# Problem to solve
Copy each entry below exactly as it reads.

++++

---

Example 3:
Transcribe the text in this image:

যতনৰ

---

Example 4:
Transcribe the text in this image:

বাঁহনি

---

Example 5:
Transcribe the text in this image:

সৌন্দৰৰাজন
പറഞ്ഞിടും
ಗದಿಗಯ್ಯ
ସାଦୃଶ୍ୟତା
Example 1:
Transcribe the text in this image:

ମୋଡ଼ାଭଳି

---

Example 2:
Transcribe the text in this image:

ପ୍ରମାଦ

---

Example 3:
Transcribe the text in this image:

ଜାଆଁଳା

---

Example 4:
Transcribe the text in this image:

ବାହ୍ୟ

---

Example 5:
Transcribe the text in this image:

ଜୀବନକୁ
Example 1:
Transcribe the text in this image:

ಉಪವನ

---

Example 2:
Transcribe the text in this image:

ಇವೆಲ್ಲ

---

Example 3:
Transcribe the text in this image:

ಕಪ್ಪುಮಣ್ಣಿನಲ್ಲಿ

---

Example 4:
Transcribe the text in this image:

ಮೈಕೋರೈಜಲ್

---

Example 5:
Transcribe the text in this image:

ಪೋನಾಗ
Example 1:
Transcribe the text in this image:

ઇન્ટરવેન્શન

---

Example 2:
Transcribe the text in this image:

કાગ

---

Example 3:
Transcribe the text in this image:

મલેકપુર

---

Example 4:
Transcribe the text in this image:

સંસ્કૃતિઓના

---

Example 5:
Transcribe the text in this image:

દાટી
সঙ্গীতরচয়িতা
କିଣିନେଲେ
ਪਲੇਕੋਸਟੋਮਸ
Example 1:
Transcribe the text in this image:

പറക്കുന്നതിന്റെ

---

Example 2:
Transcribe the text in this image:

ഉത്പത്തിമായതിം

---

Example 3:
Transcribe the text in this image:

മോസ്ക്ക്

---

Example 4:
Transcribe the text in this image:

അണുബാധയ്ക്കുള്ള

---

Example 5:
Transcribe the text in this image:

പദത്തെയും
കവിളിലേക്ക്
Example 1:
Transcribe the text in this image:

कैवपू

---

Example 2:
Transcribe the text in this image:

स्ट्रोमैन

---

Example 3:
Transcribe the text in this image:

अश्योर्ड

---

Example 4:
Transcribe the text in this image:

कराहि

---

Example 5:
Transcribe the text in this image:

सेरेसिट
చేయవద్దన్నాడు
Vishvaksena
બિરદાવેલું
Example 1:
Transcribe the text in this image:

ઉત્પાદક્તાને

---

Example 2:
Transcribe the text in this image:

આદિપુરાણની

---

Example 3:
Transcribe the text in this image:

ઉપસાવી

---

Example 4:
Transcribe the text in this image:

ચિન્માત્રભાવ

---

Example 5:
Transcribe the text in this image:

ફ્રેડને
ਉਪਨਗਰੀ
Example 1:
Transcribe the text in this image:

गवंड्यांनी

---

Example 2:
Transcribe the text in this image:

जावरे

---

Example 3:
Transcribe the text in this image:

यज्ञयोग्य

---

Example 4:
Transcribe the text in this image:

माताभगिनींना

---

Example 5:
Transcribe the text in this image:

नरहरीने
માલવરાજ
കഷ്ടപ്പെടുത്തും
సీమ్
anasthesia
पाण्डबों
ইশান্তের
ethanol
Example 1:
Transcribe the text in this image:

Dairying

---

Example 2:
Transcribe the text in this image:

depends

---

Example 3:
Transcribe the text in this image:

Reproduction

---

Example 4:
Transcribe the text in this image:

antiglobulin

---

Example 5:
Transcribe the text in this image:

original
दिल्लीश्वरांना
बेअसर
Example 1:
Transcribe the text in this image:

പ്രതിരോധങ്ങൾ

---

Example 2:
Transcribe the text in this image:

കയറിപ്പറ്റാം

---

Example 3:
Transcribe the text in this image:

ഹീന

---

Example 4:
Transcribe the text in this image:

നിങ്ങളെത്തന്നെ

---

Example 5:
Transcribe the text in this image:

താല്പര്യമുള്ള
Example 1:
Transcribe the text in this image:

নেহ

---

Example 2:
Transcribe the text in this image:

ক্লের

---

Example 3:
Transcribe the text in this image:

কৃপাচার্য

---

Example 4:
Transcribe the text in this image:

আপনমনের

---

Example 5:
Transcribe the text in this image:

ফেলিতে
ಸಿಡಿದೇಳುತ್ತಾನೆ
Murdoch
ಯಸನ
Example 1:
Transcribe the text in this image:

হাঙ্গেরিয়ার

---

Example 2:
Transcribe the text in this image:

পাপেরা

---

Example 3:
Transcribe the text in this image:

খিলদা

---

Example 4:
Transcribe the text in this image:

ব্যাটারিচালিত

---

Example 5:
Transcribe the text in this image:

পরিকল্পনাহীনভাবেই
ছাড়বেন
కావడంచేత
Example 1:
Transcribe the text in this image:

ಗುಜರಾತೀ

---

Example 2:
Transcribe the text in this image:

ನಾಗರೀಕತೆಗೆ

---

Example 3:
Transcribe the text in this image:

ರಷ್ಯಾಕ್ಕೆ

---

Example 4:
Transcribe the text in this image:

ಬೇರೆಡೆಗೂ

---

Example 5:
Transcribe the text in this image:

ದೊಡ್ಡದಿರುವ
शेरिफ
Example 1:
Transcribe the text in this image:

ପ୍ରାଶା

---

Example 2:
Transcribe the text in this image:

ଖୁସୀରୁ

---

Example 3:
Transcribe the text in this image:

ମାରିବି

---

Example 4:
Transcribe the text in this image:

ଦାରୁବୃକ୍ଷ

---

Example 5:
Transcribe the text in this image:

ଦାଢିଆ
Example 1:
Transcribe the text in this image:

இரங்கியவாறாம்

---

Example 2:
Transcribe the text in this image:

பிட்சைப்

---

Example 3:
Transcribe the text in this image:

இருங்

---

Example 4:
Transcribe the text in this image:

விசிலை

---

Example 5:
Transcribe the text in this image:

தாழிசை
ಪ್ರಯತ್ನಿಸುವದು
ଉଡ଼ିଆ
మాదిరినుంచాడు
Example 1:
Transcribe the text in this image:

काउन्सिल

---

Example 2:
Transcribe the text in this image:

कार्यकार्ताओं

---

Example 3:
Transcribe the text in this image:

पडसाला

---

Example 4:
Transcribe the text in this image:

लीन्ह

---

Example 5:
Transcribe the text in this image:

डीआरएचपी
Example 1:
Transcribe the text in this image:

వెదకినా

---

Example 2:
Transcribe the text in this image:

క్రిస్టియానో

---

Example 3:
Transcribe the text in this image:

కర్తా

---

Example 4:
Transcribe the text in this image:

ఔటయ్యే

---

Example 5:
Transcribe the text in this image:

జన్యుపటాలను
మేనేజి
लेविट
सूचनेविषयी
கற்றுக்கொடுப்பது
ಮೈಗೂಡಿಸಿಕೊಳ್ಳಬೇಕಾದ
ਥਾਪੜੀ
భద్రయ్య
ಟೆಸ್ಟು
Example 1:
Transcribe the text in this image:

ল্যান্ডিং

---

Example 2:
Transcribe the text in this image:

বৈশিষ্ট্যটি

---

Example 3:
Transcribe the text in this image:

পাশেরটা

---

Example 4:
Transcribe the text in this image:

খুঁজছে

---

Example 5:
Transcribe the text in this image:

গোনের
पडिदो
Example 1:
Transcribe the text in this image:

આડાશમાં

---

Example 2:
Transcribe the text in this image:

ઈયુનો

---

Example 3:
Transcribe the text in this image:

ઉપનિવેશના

++++

# Task result
---

Example 3:
Transcribe the text in this image:

যতনৰ

---

Example 4:
Transcribe the text in this image:

বাঁহনি

---

Example 5:
Transcribe the text in this image:

সৌন্দৰৰাজন
പറഞ്ഞിടും
ಗದಿಗಯ್ಯ
ସାଦୃଶ୍ୟତା
Example 1:
Transcribe the text in this image:

ମୋଡ଼ାଭଳି

---

Example 2:
Transcribe the text in this image:

ପ୍ରମାଦ

---

Example 3:
Transcribe the text in this image:

ଜାଆଁଳା

---

Example 4:
Transcribe the text in this image:

ବାହ୍ୟ

---

Example 5:
Transcribe the text in this image:

ଜୀବନକୁ
Example 1:
Transcribe the text in this image:

ಉಪವನ

---

Example 2:
Transcribe the text in this image:

ಇವೆಲ್ಲ

---

Example 3:
Transcribe the text in this image:

ಕಪ್ಪುಮಣ್ಣಿನಲ್ಲಿ

---

Example 4:
Transcribe the text in this image:

ಮೈಕೋರೈಜಲ್

---

Example 5:
Transcribe the text in this image:

ಪೋನಾಗ
Example 1:
Transcribe the text in this image:

ઇન્ટરવેન્શન

---

Example 2:
Transcribe the text in this image:

કાગ

---

Example 3:
Transcribe the text in this image:

મલેકપુર

---

Example 4:
Transcribe the text in this image:

સંસ્કૃતિઓના

---

Example 5:
Transcribe the text in this image:

દાટી
সঙ্গীতরচয়িতা
କିଣିନେଲେ
ਪਲੇਕੋਸਟੋਮਸ
Example 1:
Transcribe the text in this image:

പറക്കുന്നതിന്റെ

---

Example 2:
Transcribe the text in this image:

ഉത്പത്തിമായതിം

---

Example 3:
Transcribe the text in this image:

മോസ്ക്ക്

---

Example 4:
Transcribe the text in this image:

അണുബാധയ്ക്കുള്ള

---

Example 5:
Transcribe the text in this image:

പദത്തെയും
കവിളിലേക്ക്
Example 1:
Transcribe the text in this image:

कैवपू

---

Example 2:
Transcribe the text in this image:

स्ट्रोमैन

---

Example 3:
Transcribe the text in this image:

अश्योर्ड

---

Example 4:
Transcribe the text in this image:

कराहि

---

Example 5:
Transcribe the text in this image:

सेरेसिट
చేయవద్దన్నాడు
Vishvaksena
બિરદાવેલું
Example 1:
Transcribe the text in this image:

ઉત્પાદક્તાને

---

Example 2:
Transcribe the text in this image:

આદિપુરાણની

---

Example 3:
Transcribe the text in this image:

ઉપસાવી

---

Example 4:
Transcribe the text in this image:

ચિન્માત્રભાવ

---

Example 5:
Transcribe the text in this image:

ફ્રેડને
ਉਪਨਗਰੀ
Example 1:
Transcribe the text in this image:

गवंड्यांनी

---

Example 2:
Transcribe the text in this image:

जावरे

---

Example 3:
Transcribe the text in this image:

यज्ञयोग्य

---

Example 4:
Transcribe the text in this image:

माताभगिनींना

---

Example 5:
Transcribe the text in this image:

नरहरीने
માલવરાજ
കഷ്ടപ്പെടുത്തും
సీమ్
anasthesia
पाण्डबों
ইশান্তের
ethanol
Example 1:
Transcribe the text in this image:

Dairying

---

Example 2:
Transcribe the text in this image:

depends

---

Example 3:
Transcribe the text in this image:

Reproduction

---

Example 4:
Transcribe the text in this image:

antiglobulin

---

Example 5:
Transcribe the text in this image:

original
दिल्लीश्वरांना
बेअसर
Example 1:
Transcribe the text in this image:

പ്രതിരോധങ്ങൾ

---

Example 2:
Transcribe the text in this image:

കയറിപ്പറ്റാം

---

Example 3:
Transcribe the text in this image:

ഹീന

---

Example 4:
Transcribe the text in this image:

നിങ്ങളെത്തന്നെ

---

Example 5:
Transcribe the text in this image:

താല്പര്യമുള്ള
Example 1:
Transcribe the text in this image:

নেহ

---

Example 2:
Transcribe the text in this image:

ক্লের

---

Example 3:
Transcribe the text in this image:

কৃপাচার্য

---

Example 4:
Transcribe the text in this image:

আপনমনের

---

Example 5:
Transcribe the text in this image:

ফেলিতে
ಸಿಡಿದೇಳುತ್ತಾನೆ
Murdoch
ಯಸನ
Example 1:
Transcribe the text in this image:

হাঙ্গেরিয়ার

---

Example 2:
Transcribe the text in this image:

পাপেরা

---

Example 3:
Transcribe the text in this image:

খিলদা

---

Example 4:
Transcribe the text in this image:

ব্যাটারিচালিত

---

Example 5:
Transcribe the text in this image:

পরিকল্পনাহীনভাবেই
ছাড়বেন
కావడంచేత
Example 1:
Transcribe the text in this image:

ಗುಜರಾತೀ

---

Example 2:
Transcribe the text in this image:

ನಾಗರೀಕತೆಗೆ

---

Example 3:
Transcribe the text in this image:

ರಷ್ಯಾಕ್ಕೆ

---

Example 4:
Transcribe the text in this image:

ಬೇರೆಡೆಗೂ

---

Example 5:
Transcribe the text in this image:

ದೊಡ್ಡದಿರುವ
शेरिफ
Example 1:
Transcribe the text in this image:

ପ୍ରାଶା

---

Example 2:
Transcribe the text in this image:

ଖୁସୀରୁ

---

Example 3:
Transcribe the text in this image:

ମାରିବି

---

Example 4:
Transcribe the text in this image:

ଦାରୁବୃକ୍ଷ

---

Example 5:
Transcribe the text in this image:

ଦାଢିଆ
Example 1:
Transcribe the text in this image:

இரங்கியவாறாம்

---

Example 2:
Transcribe the text in this image:

பிட்சைப்

---

Example 3:
Transcribe the text in this image:

இருங்

---

Example 4:
Transcribe the text in this image:

விசிலை

---

Example 5:
Transcribe the text in this image:

தாழிசை
ಪ್ರಯತ್ನಿಸುವದು
ଉଡ଼ିଆ
మాదిరినుంచాడు
Example 1:
Transcribe the text in this image:

काउन्सिल

---

Example 2:
Transcribe the text in this image:

कार्यकार्ताओं

---

Example 3:
Transcribe the text in this image:

पडसाला

---

Example 4:
Transcribe the text in this image:

लीन्ह

---

Example 5:
Transcribe the text in this image:

डीआरएचपी
Example 1:
Transcribe the text in this image:

వెదకినా

---

Example 2:
Transcribe the text in this image:

క్రిస్టియానో

---

Example 3:
Transcribe the text in this image:

కర్తా

---

Example 4:
Transcribe the text in this image:

ఔటయ్యే

---

Example 5:
Transcribe the text in this image:

జన్యుపటాలను
మేనేజి
लेविट
सूचनेविषयी
கற்றுக்கொடுப்பது
ಮೈಗೂಡಿಸಿಕೊಳ್ಳಬೇಕಾದ
ਥਾਪੜੀ
భద్రయ్య
ಟೆಸ್ಟು
Example 1:
Transcribe the text in this image:

ল্যান্ডিং

---

Example 2:
Transcribe the text in this image:

বৈশিষ্ট্যটি

---

Example 3:
Transcribe the text in this image:

পাশেরটা

---

Example 4:
Transcribe the text in this image:

খুঁজছে

---

Example 5:
Transcribe the text in this image:

গোনের
पडिदो
Example 1:
Transcribe the text in this image:

આડાશમાં

---

Example 2:
Transcribe the text in this image:

ઈયુનો

---

Example 3:
Transcribe the text in this image:

ઉપનિવેશના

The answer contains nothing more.